The centrality of race and slavery in the conflict were thereby forgotten by most, eventually to the point that southern apologists could even maintain that they had been right in preserving slavery, and few but black Americans would argue. Indeed, in the memories of former slaves and their descendents, the importance of emancipation was central to their understanding of the war, and the rejection of that interpretation by whites was a huge betrayal. Most whites however were exhausted by acrimony; they wanted to rebuild the nation and move forward, and could only do so by ceasing to argue a cause they felt the war had settled. Although Blight fails to address it, it is likely that northern whites came to view southern sentiment more charitably not simply because they were too exhausted by war to fully implement civil rights for former slaves, or because they wanted to make amends with white southerners, but because with the growth of industrialism and its concurrent labor problems, the idea that a slave society had been able to keep social harmony and prevent such conflicts between labor and capital was appealing and believable in and of itself.

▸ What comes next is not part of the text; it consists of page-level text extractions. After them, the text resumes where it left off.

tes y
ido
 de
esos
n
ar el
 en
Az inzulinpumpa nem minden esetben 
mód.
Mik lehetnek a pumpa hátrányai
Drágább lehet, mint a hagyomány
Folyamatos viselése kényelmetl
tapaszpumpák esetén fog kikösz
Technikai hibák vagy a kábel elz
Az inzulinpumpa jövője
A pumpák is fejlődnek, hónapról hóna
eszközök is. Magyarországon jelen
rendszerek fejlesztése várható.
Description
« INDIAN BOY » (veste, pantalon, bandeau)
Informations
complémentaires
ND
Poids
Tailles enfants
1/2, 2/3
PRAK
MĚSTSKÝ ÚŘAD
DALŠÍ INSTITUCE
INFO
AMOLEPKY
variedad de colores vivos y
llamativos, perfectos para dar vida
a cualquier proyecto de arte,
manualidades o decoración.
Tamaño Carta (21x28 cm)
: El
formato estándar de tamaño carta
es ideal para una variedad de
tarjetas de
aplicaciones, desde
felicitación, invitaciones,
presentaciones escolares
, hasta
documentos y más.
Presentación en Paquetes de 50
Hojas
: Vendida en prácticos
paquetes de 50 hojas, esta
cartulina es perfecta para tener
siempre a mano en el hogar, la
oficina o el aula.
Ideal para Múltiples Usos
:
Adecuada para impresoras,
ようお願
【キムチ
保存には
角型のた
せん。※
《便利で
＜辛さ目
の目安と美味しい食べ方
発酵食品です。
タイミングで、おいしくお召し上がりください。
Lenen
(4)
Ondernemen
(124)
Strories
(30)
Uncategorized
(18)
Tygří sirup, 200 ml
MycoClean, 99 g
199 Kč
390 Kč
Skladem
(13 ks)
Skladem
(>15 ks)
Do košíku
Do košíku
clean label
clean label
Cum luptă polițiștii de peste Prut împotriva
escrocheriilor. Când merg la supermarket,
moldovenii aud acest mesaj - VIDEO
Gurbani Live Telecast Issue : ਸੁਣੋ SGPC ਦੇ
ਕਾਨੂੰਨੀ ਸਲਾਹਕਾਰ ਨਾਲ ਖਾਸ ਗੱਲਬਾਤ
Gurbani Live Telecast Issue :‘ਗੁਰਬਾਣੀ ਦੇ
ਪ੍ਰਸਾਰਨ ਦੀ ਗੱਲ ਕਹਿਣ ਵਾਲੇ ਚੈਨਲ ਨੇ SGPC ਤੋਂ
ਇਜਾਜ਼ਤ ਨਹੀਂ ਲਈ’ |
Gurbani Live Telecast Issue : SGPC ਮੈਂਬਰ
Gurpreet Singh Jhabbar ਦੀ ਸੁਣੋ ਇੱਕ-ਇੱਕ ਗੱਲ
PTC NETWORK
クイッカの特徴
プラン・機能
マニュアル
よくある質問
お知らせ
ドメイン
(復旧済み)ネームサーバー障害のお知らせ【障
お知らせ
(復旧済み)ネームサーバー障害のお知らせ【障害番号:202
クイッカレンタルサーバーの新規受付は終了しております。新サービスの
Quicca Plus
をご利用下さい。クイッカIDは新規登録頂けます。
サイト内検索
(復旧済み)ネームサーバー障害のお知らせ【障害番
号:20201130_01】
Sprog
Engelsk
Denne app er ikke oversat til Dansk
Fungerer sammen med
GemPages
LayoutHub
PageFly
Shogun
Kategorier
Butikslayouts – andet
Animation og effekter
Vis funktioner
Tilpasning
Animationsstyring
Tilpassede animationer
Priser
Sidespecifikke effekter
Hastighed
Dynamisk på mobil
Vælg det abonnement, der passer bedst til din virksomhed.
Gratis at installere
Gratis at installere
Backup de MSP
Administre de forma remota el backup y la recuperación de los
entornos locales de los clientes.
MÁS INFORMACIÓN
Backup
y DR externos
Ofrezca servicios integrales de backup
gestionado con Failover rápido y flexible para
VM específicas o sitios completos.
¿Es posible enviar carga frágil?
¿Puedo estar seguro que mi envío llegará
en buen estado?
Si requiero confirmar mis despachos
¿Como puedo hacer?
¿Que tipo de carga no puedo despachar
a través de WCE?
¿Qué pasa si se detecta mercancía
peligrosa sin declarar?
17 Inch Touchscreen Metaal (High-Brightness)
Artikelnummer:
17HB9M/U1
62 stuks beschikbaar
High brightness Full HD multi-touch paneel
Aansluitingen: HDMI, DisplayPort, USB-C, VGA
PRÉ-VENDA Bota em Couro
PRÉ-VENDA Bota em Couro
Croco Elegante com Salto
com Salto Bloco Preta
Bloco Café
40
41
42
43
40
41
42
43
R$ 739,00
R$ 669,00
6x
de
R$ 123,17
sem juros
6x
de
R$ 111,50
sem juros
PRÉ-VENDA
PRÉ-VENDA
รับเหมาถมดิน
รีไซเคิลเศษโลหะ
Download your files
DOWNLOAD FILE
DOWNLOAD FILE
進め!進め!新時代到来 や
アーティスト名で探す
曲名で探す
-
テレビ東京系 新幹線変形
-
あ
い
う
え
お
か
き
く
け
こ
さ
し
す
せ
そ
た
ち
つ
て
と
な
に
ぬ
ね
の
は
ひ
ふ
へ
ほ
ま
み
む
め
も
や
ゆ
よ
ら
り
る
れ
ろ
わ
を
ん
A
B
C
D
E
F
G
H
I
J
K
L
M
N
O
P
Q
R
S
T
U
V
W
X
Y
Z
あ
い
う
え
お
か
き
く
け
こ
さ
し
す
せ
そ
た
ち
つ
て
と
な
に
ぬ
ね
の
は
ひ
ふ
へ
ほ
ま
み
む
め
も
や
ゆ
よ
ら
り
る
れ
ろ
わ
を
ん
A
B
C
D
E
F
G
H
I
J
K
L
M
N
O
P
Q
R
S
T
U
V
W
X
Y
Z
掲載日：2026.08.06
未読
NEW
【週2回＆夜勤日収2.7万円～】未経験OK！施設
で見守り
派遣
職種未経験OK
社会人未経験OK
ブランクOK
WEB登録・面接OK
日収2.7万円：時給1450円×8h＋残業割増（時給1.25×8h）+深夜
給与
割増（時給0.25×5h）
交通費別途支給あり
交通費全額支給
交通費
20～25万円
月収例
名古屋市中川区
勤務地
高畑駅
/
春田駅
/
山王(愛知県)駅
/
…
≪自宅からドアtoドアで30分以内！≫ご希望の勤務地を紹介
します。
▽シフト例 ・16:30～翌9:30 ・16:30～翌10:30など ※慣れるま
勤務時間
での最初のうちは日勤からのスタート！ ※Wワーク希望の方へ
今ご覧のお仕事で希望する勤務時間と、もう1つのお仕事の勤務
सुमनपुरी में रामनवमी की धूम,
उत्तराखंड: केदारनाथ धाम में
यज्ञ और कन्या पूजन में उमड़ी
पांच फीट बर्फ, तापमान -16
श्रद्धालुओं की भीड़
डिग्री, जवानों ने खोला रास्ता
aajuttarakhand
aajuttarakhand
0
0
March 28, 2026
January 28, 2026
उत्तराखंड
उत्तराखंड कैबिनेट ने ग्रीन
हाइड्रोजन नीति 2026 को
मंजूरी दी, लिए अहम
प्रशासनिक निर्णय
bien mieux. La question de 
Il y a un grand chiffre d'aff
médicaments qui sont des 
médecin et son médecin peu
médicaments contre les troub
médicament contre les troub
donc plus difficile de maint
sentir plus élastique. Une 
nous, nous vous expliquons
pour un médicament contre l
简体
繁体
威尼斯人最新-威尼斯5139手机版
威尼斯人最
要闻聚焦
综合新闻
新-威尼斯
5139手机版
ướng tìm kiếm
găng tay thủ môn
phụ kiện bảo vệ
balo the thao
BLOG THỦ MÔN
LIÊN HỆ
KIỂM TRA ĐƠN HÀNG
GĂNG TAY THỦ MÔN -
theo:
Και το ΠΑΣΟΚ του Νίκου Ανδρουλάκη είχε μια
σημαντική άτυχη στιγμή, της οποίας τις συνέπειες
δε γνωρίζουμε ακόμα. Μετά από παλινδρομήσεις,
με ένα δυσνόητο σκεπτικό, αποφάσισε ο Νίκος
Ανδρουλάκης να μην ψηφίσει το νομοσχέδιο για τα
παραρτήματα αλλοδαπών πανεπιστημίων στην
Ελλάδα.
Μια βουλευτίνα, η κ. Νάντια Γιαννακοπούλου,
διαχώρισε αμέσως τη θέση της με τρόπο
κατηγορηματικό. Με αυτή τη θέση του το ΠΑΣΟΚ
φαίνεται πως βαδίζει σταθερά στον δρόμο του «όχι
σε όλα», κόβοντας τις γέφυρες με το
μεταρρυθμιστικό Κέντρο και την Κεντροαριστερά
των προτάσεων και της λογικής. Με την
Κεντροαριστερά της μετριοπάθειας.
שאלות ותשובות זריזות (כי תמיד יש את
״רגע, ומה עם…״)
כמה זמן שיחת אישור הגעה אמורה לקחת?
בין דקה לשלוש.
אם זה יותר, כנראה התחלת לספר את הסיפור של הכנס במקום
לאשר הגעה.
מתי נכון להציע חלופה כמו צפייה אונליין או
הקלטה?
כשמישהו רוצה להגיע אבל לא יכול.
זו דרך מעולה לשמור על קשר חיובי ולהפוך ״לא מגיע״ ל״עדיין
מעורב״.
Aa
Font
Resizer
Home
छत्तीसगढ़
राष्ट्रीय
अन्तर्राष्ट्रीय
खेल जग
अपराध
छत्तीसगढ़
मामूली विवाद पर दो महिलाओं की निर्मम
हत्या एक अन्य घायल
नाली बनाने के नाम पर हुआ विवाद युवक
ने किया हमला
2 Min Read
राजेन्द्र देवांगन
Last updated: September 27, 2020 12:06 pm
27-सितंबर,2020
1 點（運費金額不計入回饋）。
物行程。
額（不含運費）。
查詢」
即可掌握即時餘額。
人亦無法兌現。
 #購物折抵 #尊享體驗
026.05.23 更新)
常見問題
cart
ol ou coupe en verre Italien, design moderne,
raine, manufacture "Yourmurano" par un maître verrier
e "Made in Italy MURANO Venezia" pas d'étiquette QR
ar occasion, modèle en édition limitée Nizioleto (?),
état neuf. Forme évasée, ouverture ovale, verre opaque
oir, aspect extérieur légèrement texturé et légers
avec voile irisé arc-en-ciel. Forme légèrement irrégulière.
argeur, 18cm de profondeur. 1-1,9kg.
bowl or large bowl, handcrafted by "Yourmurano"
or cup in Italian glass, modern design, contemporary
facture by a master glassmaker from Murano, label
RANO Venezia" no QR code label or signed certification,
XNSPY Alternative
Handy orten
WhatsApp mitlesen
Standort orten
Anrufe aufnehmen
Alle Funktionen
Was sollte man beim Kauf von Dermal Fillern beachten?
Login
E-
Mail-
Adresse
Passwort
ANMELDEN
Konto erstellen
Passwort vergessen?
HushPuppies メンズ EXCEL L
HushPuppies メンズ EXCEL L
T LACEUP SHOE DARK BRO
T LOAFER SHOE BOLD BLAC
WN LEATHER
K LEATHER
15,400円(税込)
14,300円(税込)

Blight persuasively shows that whites "remembered" and redefined the war precisely by forgetting it. However, the book is marred by his failure to use similar evidence that the war ever meant the same things to its participants that it does to him in the first place. Simply saying that northerners went to war to "preserve the union and end slavery" is not enough. Undoubtedly those were important motivations, but the complexities behind them are as deep as those involved in remembrance. Indeed, most northerners did not go to war to end slavery, so it should not surprise us that emancipation and race figured less prominently in their memories of the war than Blight would hope. For southerners, preserving slavery was certainly the primary cause of the war, but Blight fails to see that slavery involved more than just the ownership of blacks. Everything that southerners believed in was shaped by the centrality of slavery to their entire society-we cannot discount their contention that they were fighting for freedom and democracy, or anything else, because their understanding of all those things rested on slavery itself. Nor should we be surprised at their reaction to Reconstruction, for it turned everything they believed or understood about that society upside down. Blight then has succeeded in showing us how the war came to be remembered, but not how that memory differed from its participants' original understanding of it, or how reconciliation could have developed any differently.